Abstract

Introduction: Intelligent patient monitoring has continued to enhance and develop in hospitals from the early stage of monitoring systems. So, practical medical monitoring devices to react to patient conditions and also detect unwanted clinical conditions are very important. Aims: Our algorithm uses pulsatile waveforms and simultaneous ECG in order to detect and enhance the determination of the life-threatening arrhythmia alarms in the context of the PhysioNet/Computing in Cardiology 2015 Challenge. Methods: the analysis steps included: In our algorithm, features for training the random forest classifier (RFC) were derived from applying the signal quality assessment (SQI) to both pulsatile signals and ECG signal too. Primarily, preprocessing step was done by applying the band pass filters to multiple sources, such as arterial blood pressure (ABP), photoplethysmogram (PPG) and electrocardiogram (ECG) and then heart beat detection through the adaptive threshold were determined. The SQI approach for the pulsatile signals was applied through the ppgSQI and the jSQI algorithms and also spectral and statistical features were extracted from ECG channel as well.

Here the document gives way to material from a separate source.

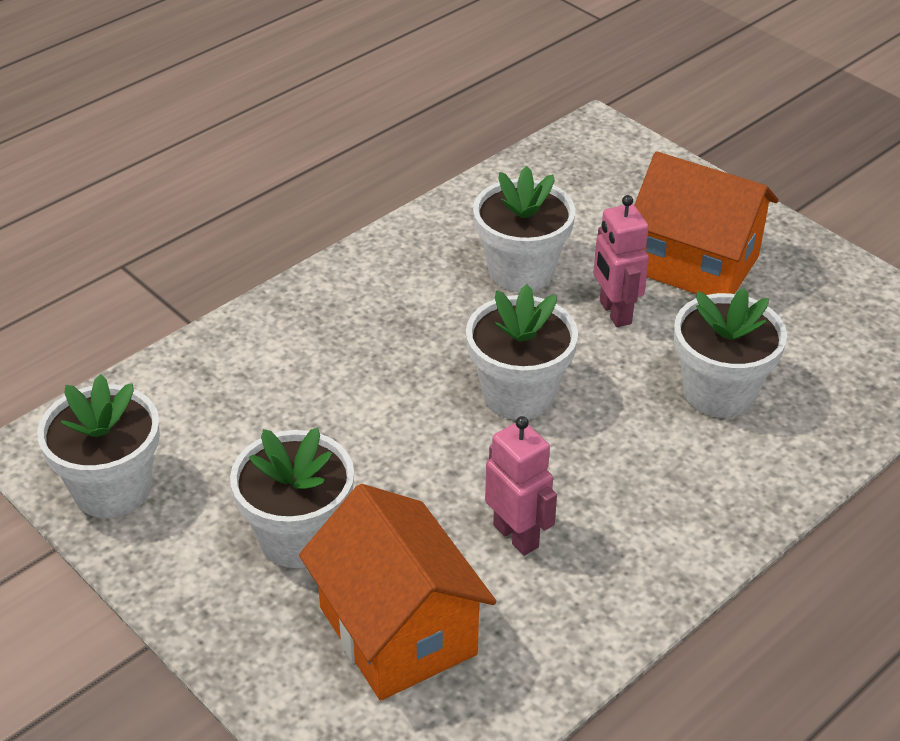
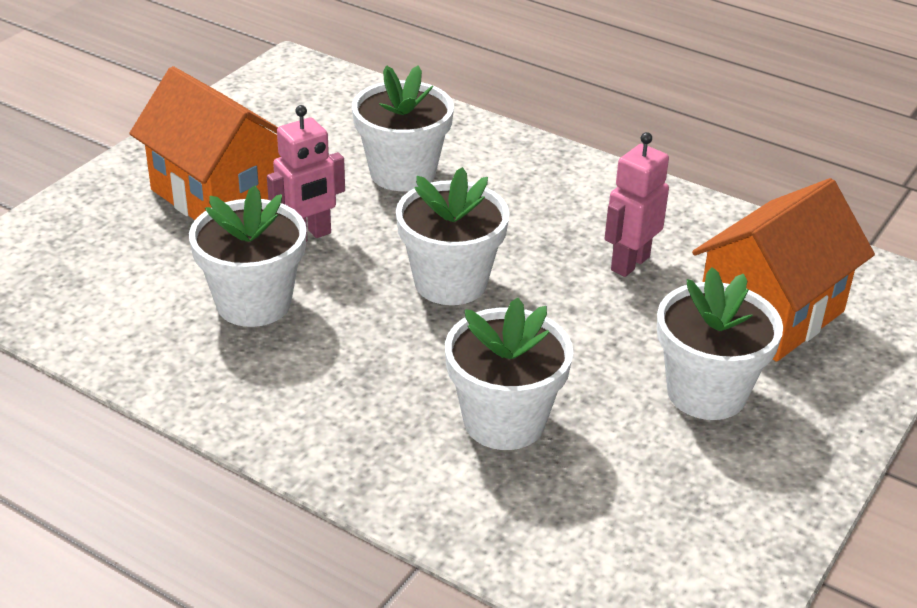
camera: 105 degrees left, 5 degrees down
(112, 489) = (723, 551): white flower pot -> white flower pot (504, 421)
(695, 264) = (218, 194): orange house -> orange house turned 60 degrees counterclockwise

In a next process, the heuristic thresholding of each ABP pulse are estimated with the function of abpfeature and also heart rate (HR) features from the ECG and pulsatile signals in a segment before the alarm was extracted and computed. Also, for assessing regularity of the beats, inter-beat intervals for pulsatile waveforms and also checking the frequency maxims for better suppression of ventricular flutter/fibrillation in the ECG channel were computed. Finally, RFCs were trained with arrhythmia features set for every type of the arrhythmia. Results: our algorithm was trained with the use of 750 records provided by PhysioNet dataset for the challenge of 2015 and according to the types of arrhythmia, our overall scores varied. Our average score for our best performance for all the alarms in terms of true positive were 67% and for true negative were 77% and for false negative were 1.8%.